In front of the Eiffel Tower, environmental advocates arranged their bodies to spell out the message "100% Renewable" during COP21 talks. Hundreds of thousands of people worldwide joined earlier demonstrations calling for action on climate change. Photo: Benoit Tessier/Reuters

Climate Solutions

What Does the Paris Climate Deal Mean? Here's What We Know.

The agreement is a big deal for birds and our planet—but there’s plenty of work ahead to make it stick.

On December 12, after almost two weeks of wheeling and dealing, nearly 200 countries approved the Paris Agreement to rein in greenhouse gas emissions and limit global warming. The meeting could easily have devolved into bickering and bitter recriminations, as many climate talks have in the past. Instead, what emerged was a substantial agreement to cut greenhouse gas emissions, limit the rise in global temperatures to less than 2 degrees Celsius, fight deforestation, and provide financial aid to developing countries. It won’t save the planet overnight, but the Paris Agreement is a big step forward to fight climate change and protect the birds threatened by it.

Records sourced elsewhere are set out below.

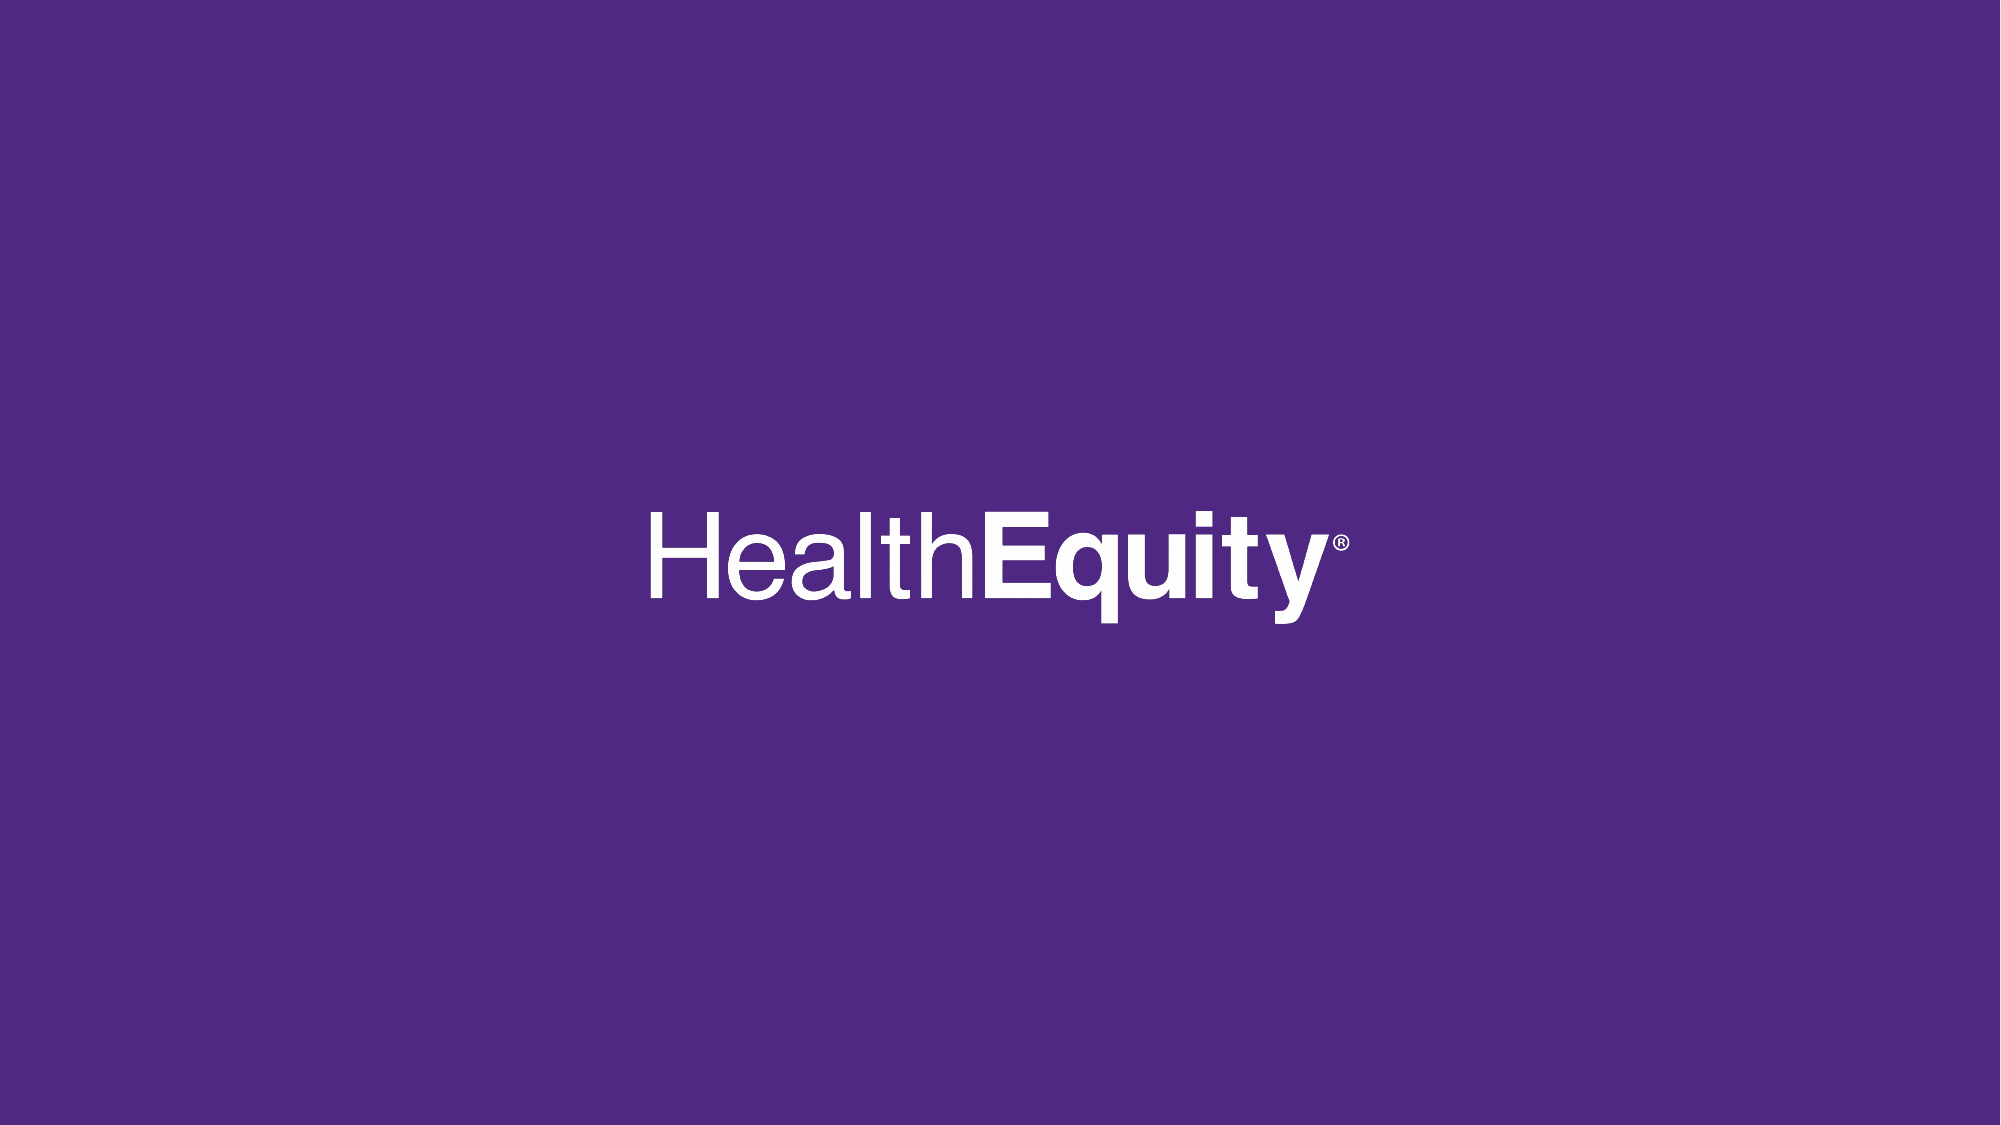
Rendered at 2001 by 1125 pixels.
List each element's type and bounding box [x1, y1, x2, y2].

picture [650, 511, 1350, 624]
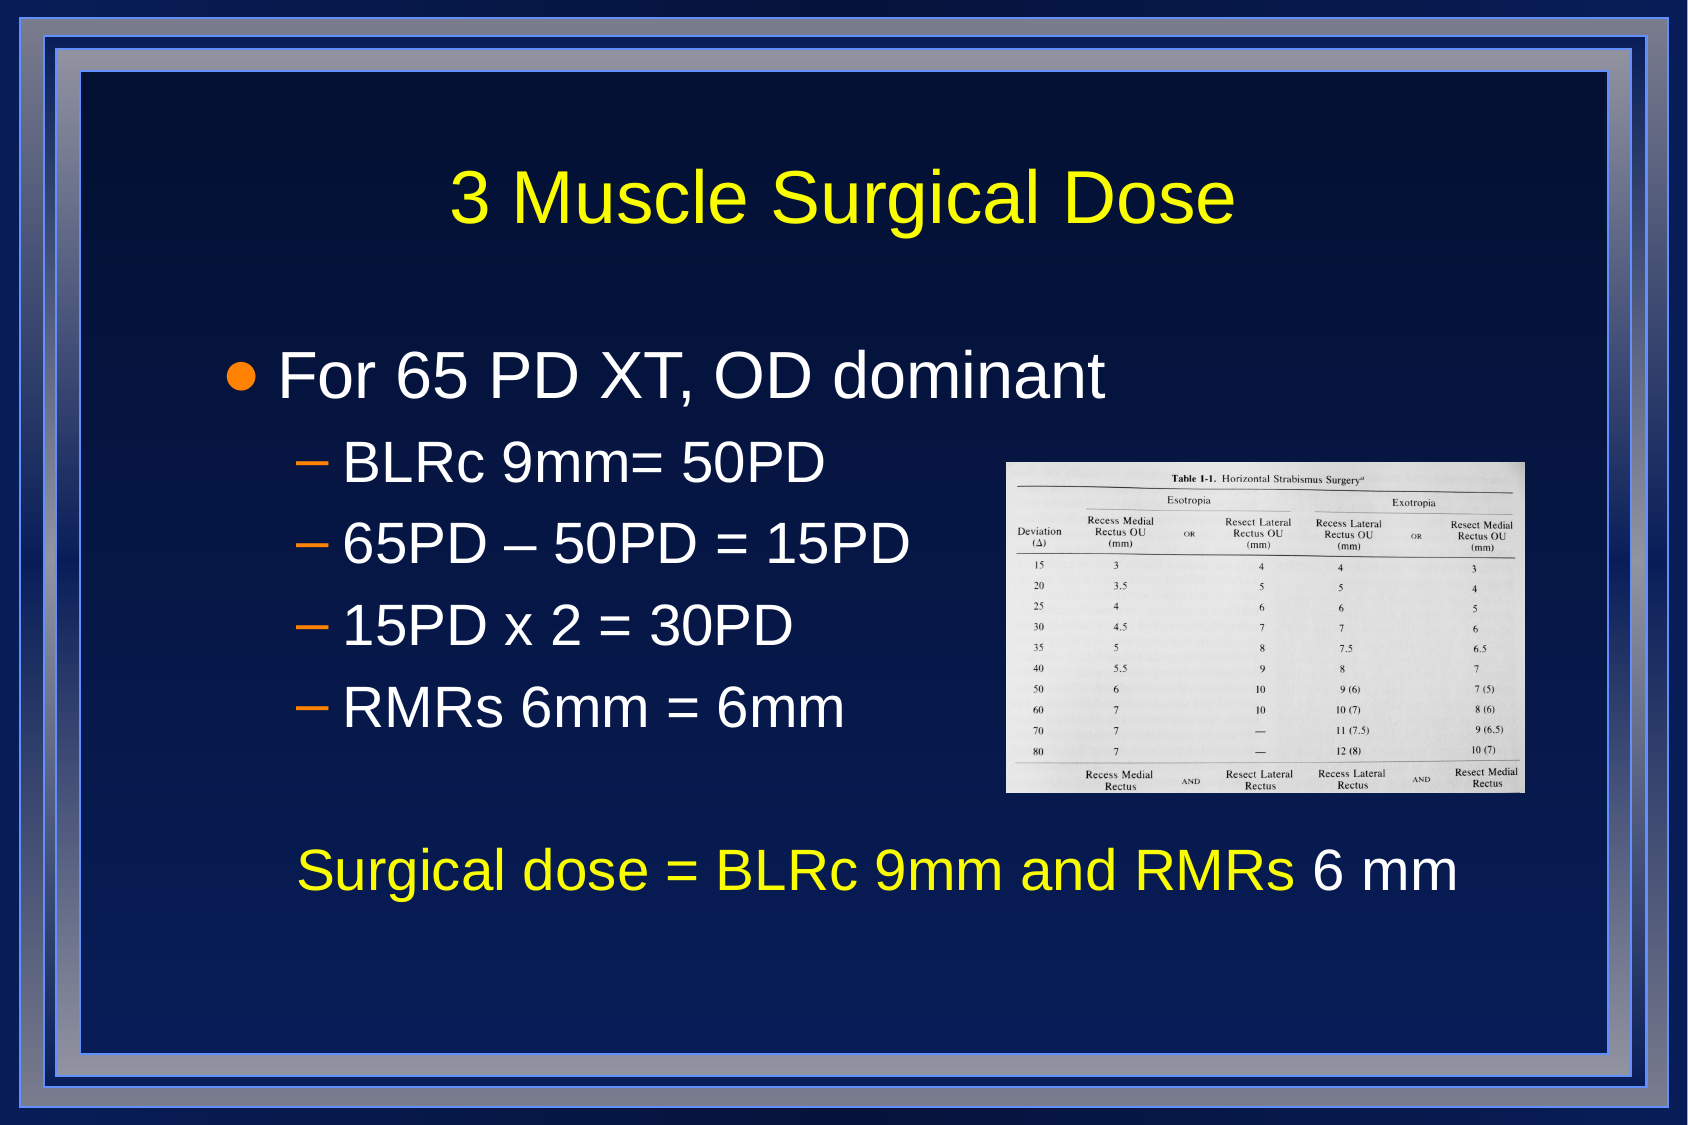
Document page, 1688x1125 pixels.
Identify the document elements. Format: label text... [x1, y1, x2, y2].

title 3 Muscle Surgical Dose [206, 99, 1482, 288]
list For 65 PD XT, OD dominant BLRc 9mm= 50PD 65PD – 50PD = 15PD 15PD x 2 = 30PD RMRs 6mm = 6mm Surgical dose = BLRc 9mm and RMRs 6 mm [206, 324, 1482, 1000]
picture [1005, 462, 1526, 793]
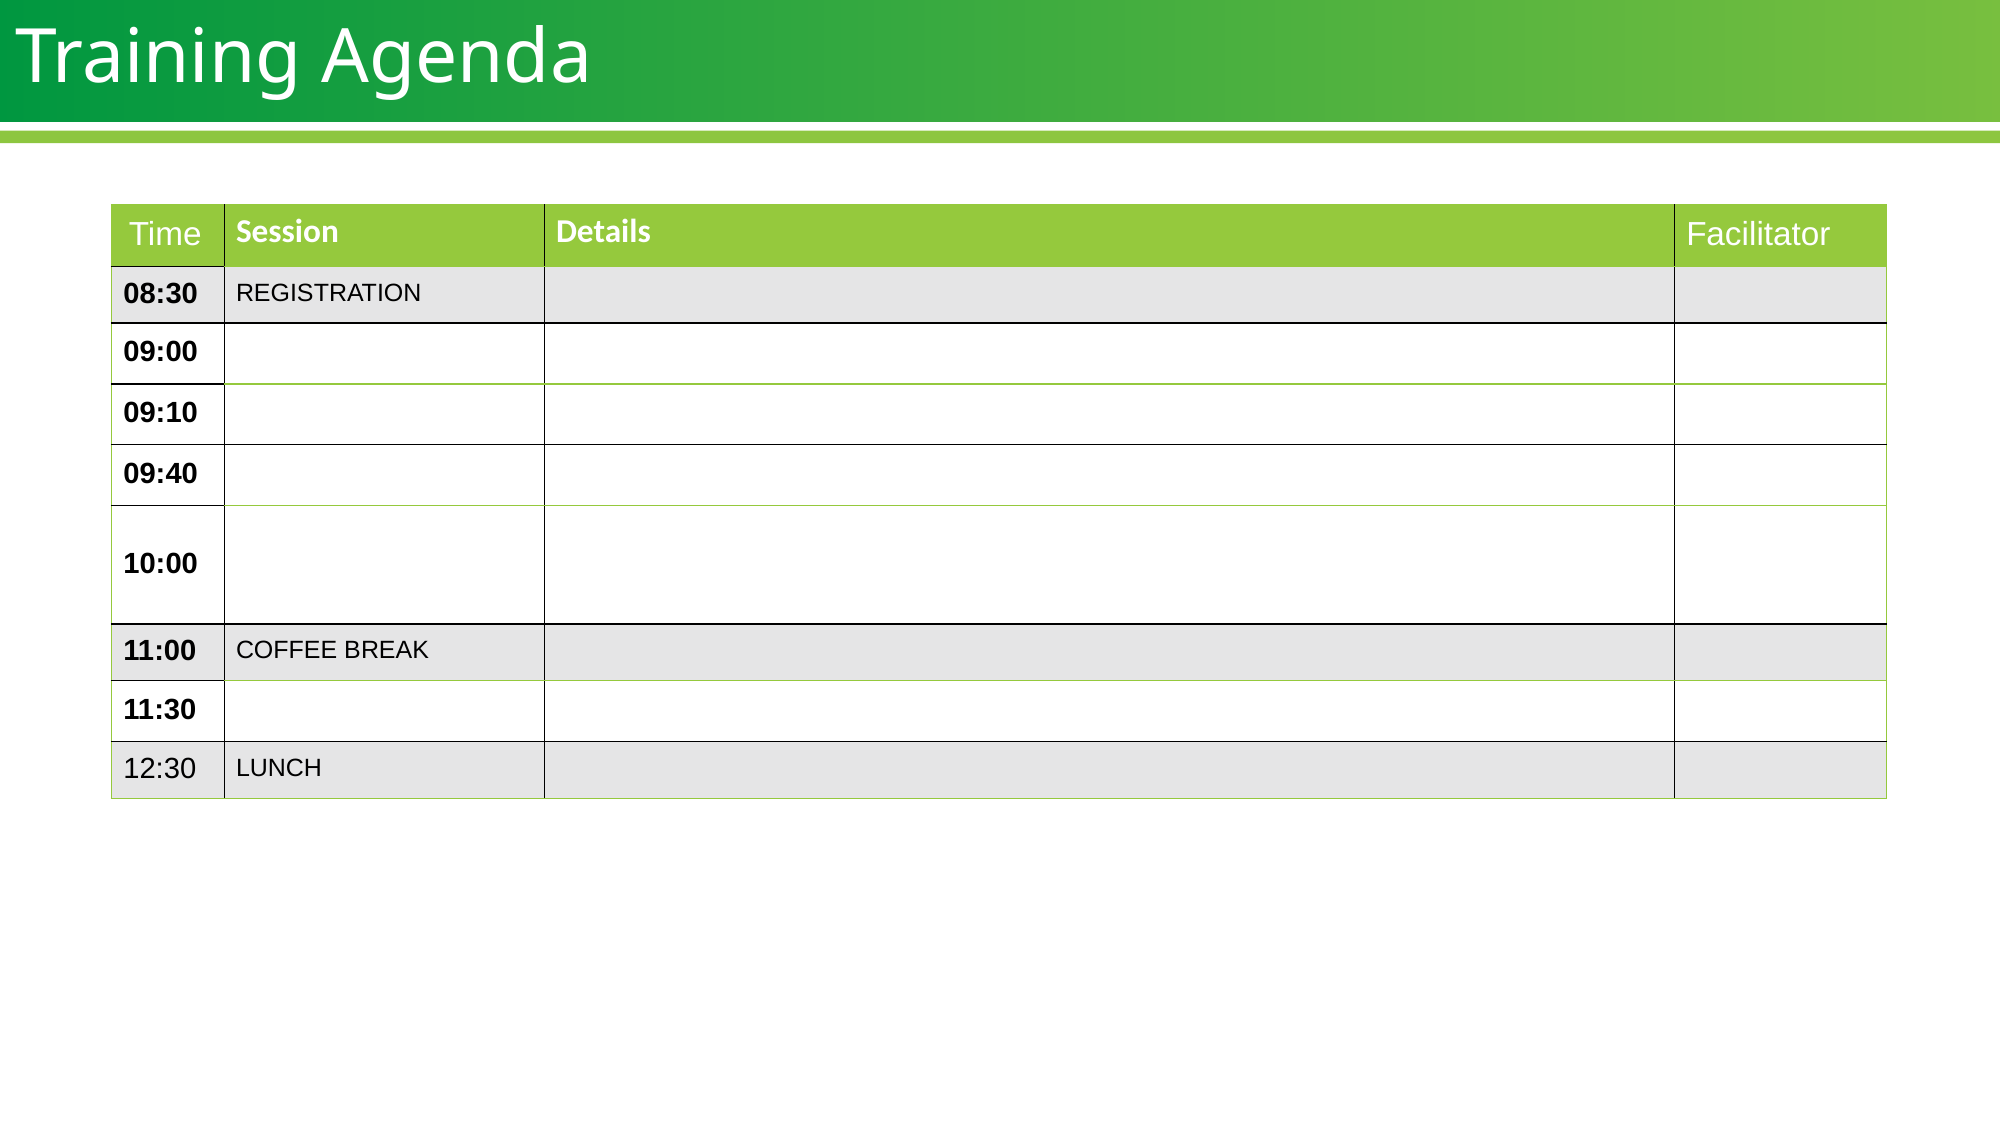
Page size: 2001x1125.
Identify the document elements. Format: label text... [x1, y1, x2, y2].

table_cell [225, 385, 544, 444]
table_cell COFFEE BREAK [225, 625, 544, 680]
table_cell 10:00 [112, 506, 224, 623]
table_cell 09:10 [112, 385, 224, 444]
table_cell [1675, 681, 1886, 741]
table_header Details [545, 205, 1674, 266]
table_cell [545, 625, 1674, 680]
table_cell 08:30 [112, 267, 224, 322]
table_cell REGISTRATION [225, 267, 544, 322]
table_cell [225, 506, 544, 623]
table_cell [545, 681, 1674, 741]
table_cell [225, 445, 544, 505]
table_cell 11:00 [112, 625, 224, 680]
title Training Agenda [0, 5, 1870, 112]
table_cell [1675, 506, 1886, 623]
table_cell [545, 324, 1674, 383]
table_header Time [112, 205, 224, 266]
table_cell [225, 324, 544, 383]
table_cell [1675, 625, 1886, 680]
table_cell LUNCH [225, 742, 544, 798]
table_cell [545, 385, 1674, 444]
table_cell [545, 445, 1674, 505]
table_header Session [225, 205, 544, 266]
table_cell [1675, 742, 1886, 798]
table_cell [545, 267, 1674, 322]
table_cell [1675, 324, 1886, 383]
table_cell 09:40 [112, 445, 224, 505]
table_cell [1675, 267, 1886, 322]
table_cell 09:00 [112, 324, 224, 383]
table_cell 12:30 [112, 742, 224, 798]
table_cell [225, 681, 544, 741]
table_cell [545, 506, 1674, 623]
table_cell [545, 742, 1674, 798]
table_header Facilitator [1675, 205, 1886, 266]
table_cell [1675, 385, 1886, 444]
table_cell [1675, 445, 1886, 505]
table_cell 11:30 [112, 681, 224, 741]
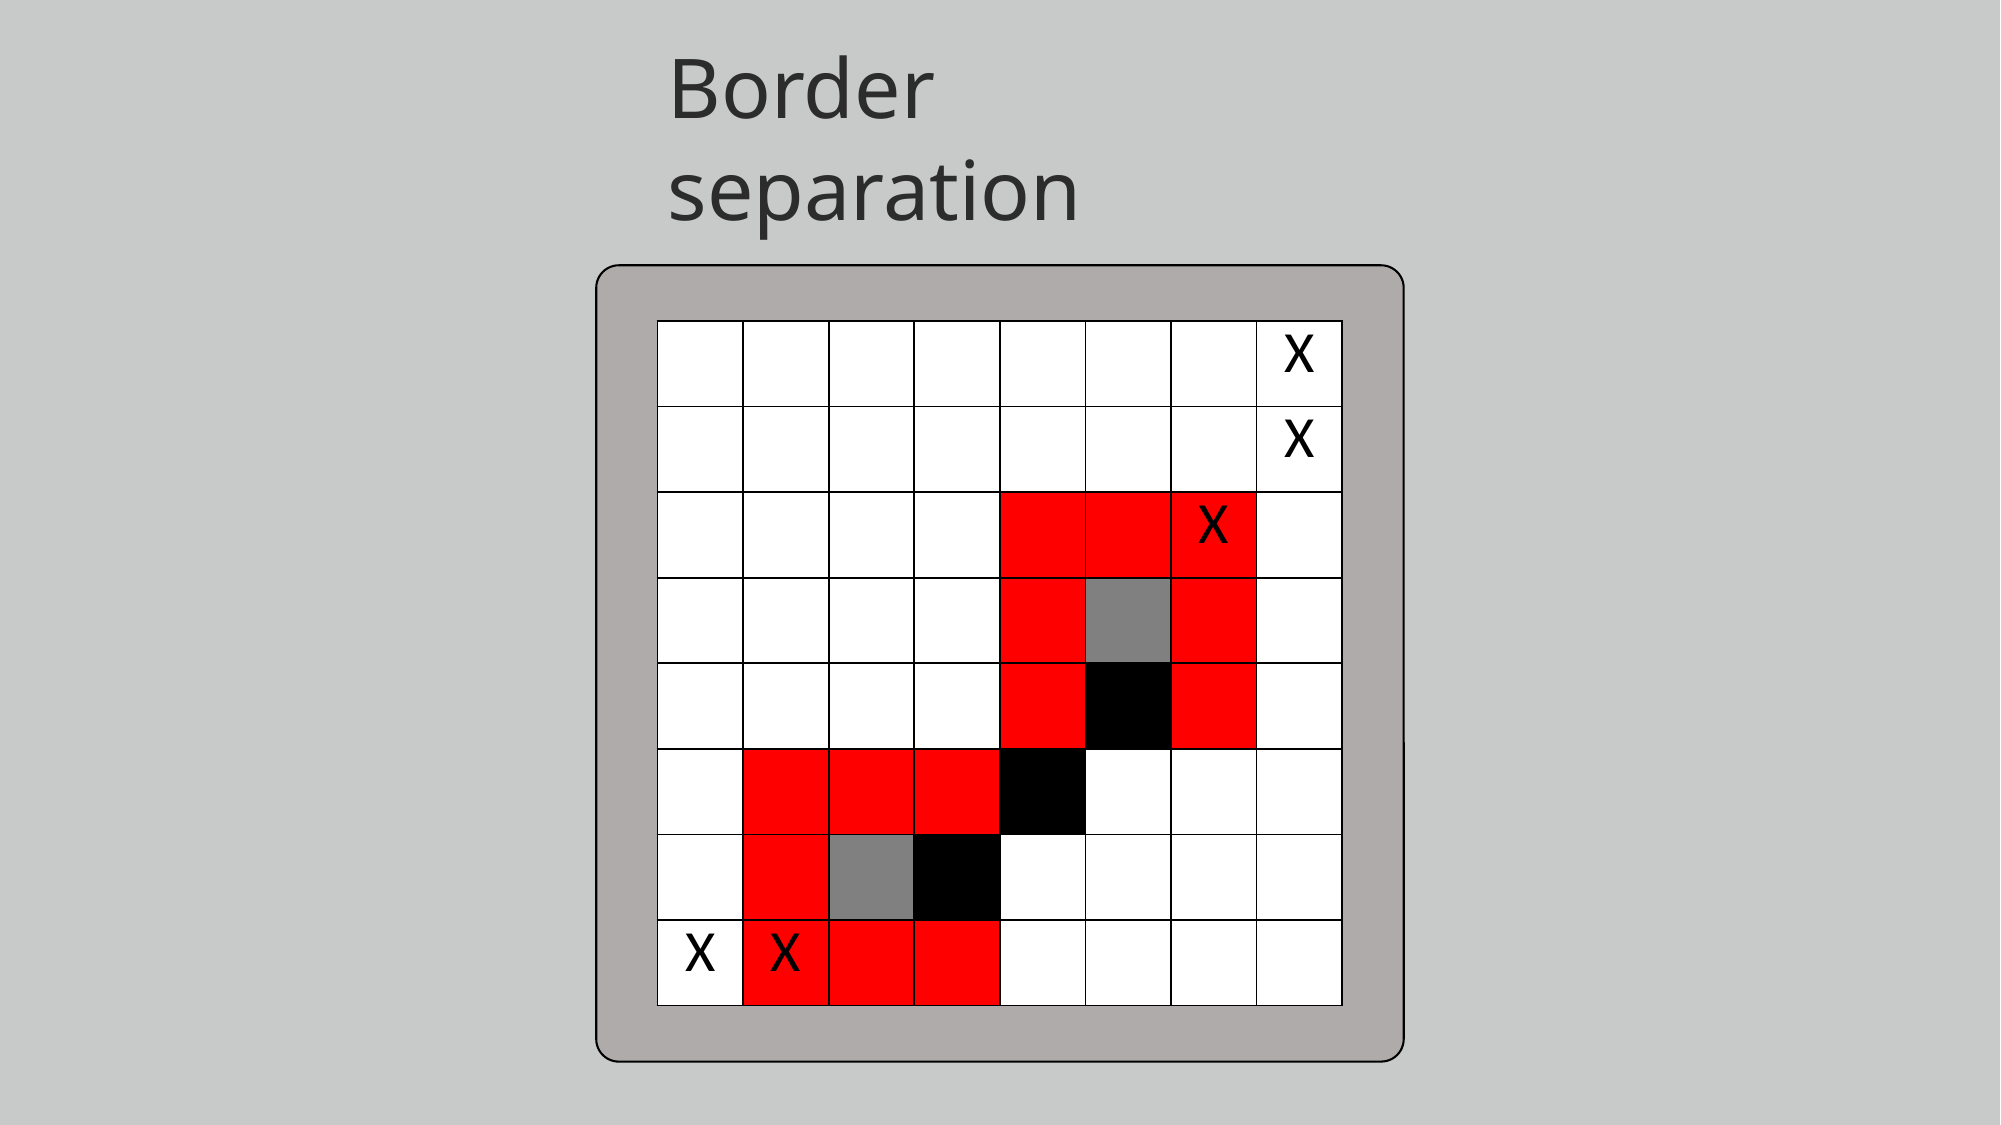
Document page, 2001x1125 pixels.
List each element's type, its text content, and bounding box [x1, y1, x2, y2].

table_cell [915, 664, 999, 748]
table_cell X [1172, 493, 1256, 577]
table_cell [744, 493, 828, 577]
table_cell [1001, 835, 1085, 919]
table_cell [1172, 579, 1256, 662]
table_cell [658, 407, 742, 491]
table_cell [658, 750, 742, 834]
table_cell [1172, 750, 1256, 834]
table_cell X [744, 921, 828, 1005]
table_cell [915, 921, 999, 1005]
table_cell [1086, 921, 1170, 1005]
table_cell [1172, 921, 1256, 1005]
table_cell [1001, 664, 1085, 748]
table_cell [1001, 750, 1085, 834]
table_cell X [658, 921, 742, 1005]
table_cell [1257, 750, 1341, 834]
table_cell [1257, 664, 1341, 748]
table_header [1086, 322, 1170, 406]
table_cell [1086, 579, 1170, 662]
table_cell [1086, 835, 1170, 919]
table_cell [830, 407, 913, 491]
table_cell [658, 493, 742, 577]
table_cell [1257, 835, 1341, 919]
table_cell [1086, 407, 1170, 491]
table_cell [1172, 664, 1256, 748]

Two Degrees Celsius and No More

InsideClimate News reporter John H. Cushman, Jr., writes that the Paris Agreement “may be the most historic global treaty since Versailles,” while also being clear-eyed about how much work lies ahead. He lays out the basics of the agreement:

It would limit emissions from burning fossil fuels and clearing forests so that warming is contained to no more than 2 degrees Celsius compared to pre-industrial times and—in even higher ambition—to try to keep the rise below 1.5 degrees Celsius.

That means seeking what the treaty calls a "balance" between sources of carbon like the burning of coal, oil and natural gas, and its absorption from the atmosphere by forest growth, or, possibly, techniques like capturing emissions of CO2 and burying them in the ground.

That would mean that sometime in the second half of this century—the sooner the better, if the 1.5 Celsius target is to be met—there should be no net additions of greenhouse gases to the atmosphere.

How the Climate-Agreement Sausage was Made

Ben Adler at Grist digs deeper into the details of the final agreement, explaining the provisions and what might come next. Here’s his take on whether we should be popping the champagne to celebrate:

The bottom line is that the agreement gets us far closer to containing climate change than we were two weeks ago, but still far short of where we need to go. In fact, we won’t even know for years what it will accomplish. How much the agreement reduces greenhouse gas emissions, and through that reduces warming, will depend on whether countries meet their targets for curbing emissions and deploying renewable energy and whether they ramp up their ambition in the years ahead.

An Agreement is Nice, but We Need to Make Sure Leaders Stick to It

Bill McKibben, founder of 350.org, highlights the gap between the pledges that nations have submitted to cut their emissions and the real-world cuts necessary to keep warming below 2 degrees Celsius. He sums up the gap in relatable terms:

The world is a doughy fellow who has promised to drop three suit sizes in time for his wedding, which is now only a month away. The world is an anxious student who has to ace the next morning’s test to pass the course but hasn’t yet started to study. The world has promised his kids a great raft of presents under the tree, but now it’s suddenly Christmas Eve and the shops have started closing.

But McKibben also sees hope in the potential to use this agreement as a lever, to push world leaders to keep their promises about cutting emissions.

[If] you want to be cynical about the Paris agreement, there’s plenty of reason.

But if you want to be hopeful, here’s the thing: The world’s governments have now announced their intentions. And so the rest of us can hold them to those promises, or at least try.

What Does This Mean for Birds?

While the Paris agreement is certainly a good development, it might feel a little removed from its importance to birds. To bring that point home, BirdLife International tackles this question with several of their experts weighing in. Here’s Edward Perry, BirdLife’s global climate change policy coordinator:

For the first time in history we have a global climate change agreement that recognizes the critical role of forests, oceans, and other ecosystems in combating climate change and helping communities adapt. Importantly, the Agreement also stresses the need to ensure the integrity of ecosystems and the protection of biodiversity when taking action to address climate change. This is critical for safeguarding ecosystems and ensuring that climate change actions are truly sustainable.